Update: Camera-ready version is available here now!

Last SIGCOMM we introduced the coflow scheduling problem and presented Varys that addressed its clairvoyant variation, i.e., when all the information of individual coflows are known a priori, and there is no cluster and task scheduling dynamics. In many cases, these assumptions do not hold very well and left us with two primary challenges. First, how to schedule coflows when individual flow sizes, the total number of flows in a coflow , or their end points are unknown. Second, how to schedule coflows for jobs with more than one stages forming DAGs and where tasks can be scheduled in multiple waves. Aalo addresses both these problems by providing the first solution for the non-clairvoyant coflow scheduling problem: it can efficiently schedule coflows without any prior knowledge of coflow characteristics and can still approximate Varys’s performance very closely. This makes coflows practical in almost all scenarios we face in data-parallel communication.

Leveraging application-level requirements exposed through coflows has recently been shown to improve application-level communication performance in data-parallel clusters. However, existing efficient schedulers require a priori coflow information (e.g., flow size) and ignore cluster dynamics like pipelining, task failures, and speculative executions, which limit their applicability. Schedulers without prior knowledge compromise on performance to avoid head-of-line blocking. In this paper, we present Aalo that strikes a balance and efficiently schedules coflows without prior knowledge.

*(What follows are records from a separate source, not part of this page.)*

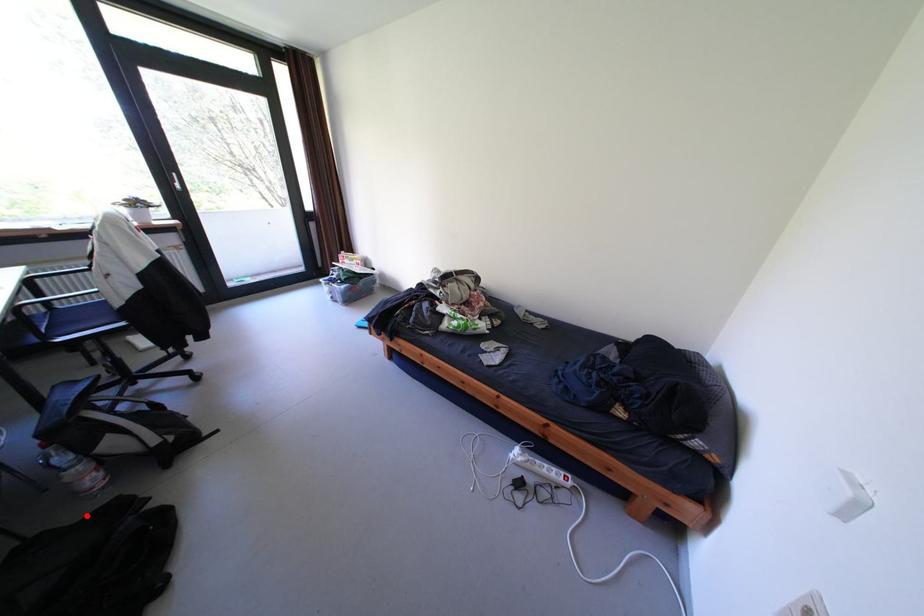
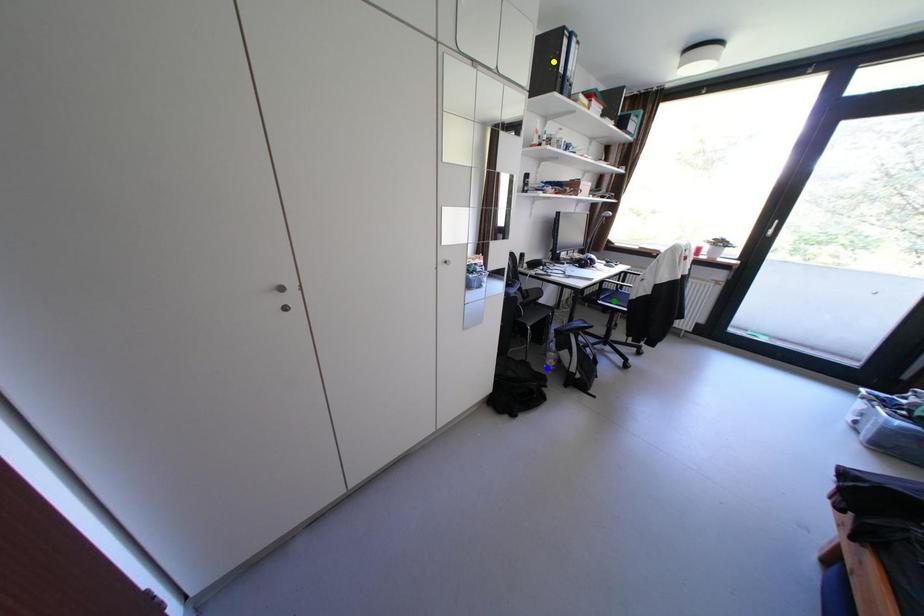
Question: I am providing you with two images of the same scene from different viewpoints. A red point is marked on the first image. You are given multiple points on the second image. Which point in image 2 is actually the same real-world point as the red point in image 1?

Choices:
 (A) blue point
 (B) green point
 (C) yellow point

Answer: (A)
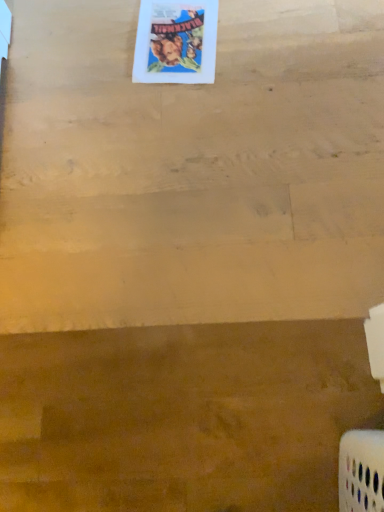
What is the approximate width of matte paper comic book at upper center?

The width of matte paper comic book at upper center is 12.27 inches.

What is the approximate height of matte paper comic book at upper center?

It is 0.43 inches.

Describe the element at coordinates (176, 42) in the screenshot. I see `matte paper comic book at upper center` at that location.

Identify the location of matte paper comic book at upper center. This screenshot has height=512, width=384. pyautogui.click(x=176, y=42).

Image resolution: width=384 pixels, height=512 pixels. Identify the location of matte paper comic book at upper center. (176, 42).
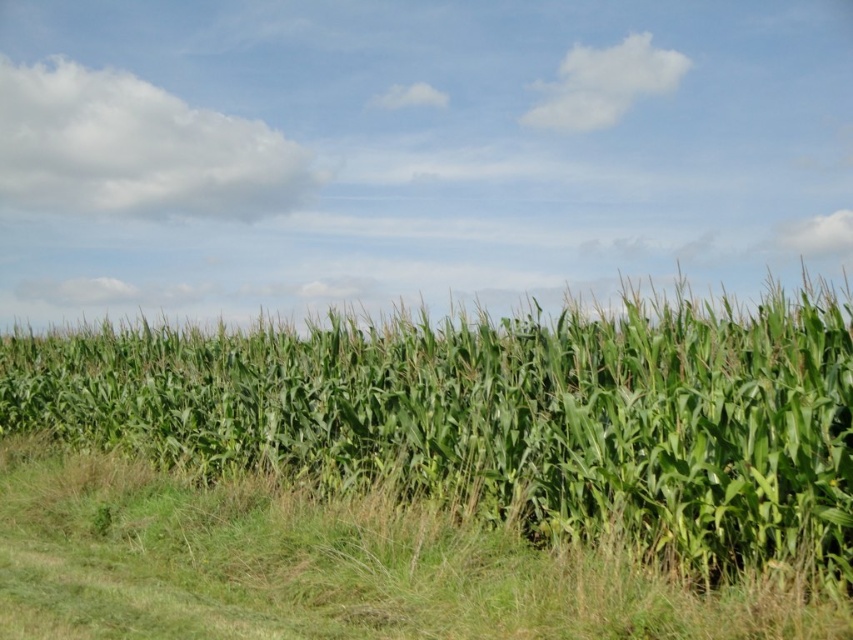
Between point (430, 406) and point (62, 566), which one is positioned behind?

The point (430, 406) is more distant.

Is green leafy corn at center to the left of green grass at lower center from the viewer's perspective?

Correct, you'll find green leafy corn at center to the left of green grass at lower center.

Where is `green leafy corn at center`? Image resolution: width=853 pixels, height=640 pixels. green leafy corn at center is located at coordinates (502, 417).

The image size is (853, 640). What are the coordinates of `green leafy corn at center` in the screenshot? It's located at (502, 417).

Aalo employs Discretized Coflow-Aware Least-Attained Service (D-CLAS) to separate coflows into a small number of priority queues based on how much they have already sent across the cluster. By performing prioritization across queues and by scheduling coflows in the FIFO order within each queue, Aalo’s non-clairvoyant scheduler can schedule diverse coflows and minimize their completion times. EC2 deployments and trace-driven simulations show that com- munication stages complete 1.93X faster on average and 3.59X faster at the 95th percentile using Aalo in comparison to per-flow mechanisms. Aalo’s performance is comparable to that of solutions using prior knowledge, and Aalo outperforms them in presence of cluster dynamics.

This is a joint work with Ion, the first time we have written a conference paper just between the two of us!

This year the SIGCOMM PC accepted 40 papers out of 262 submissions with a 15.27% acceptance rate. This also happens to be my last SIGCOMM as a student. Glad to be lucky enough to end on a high note!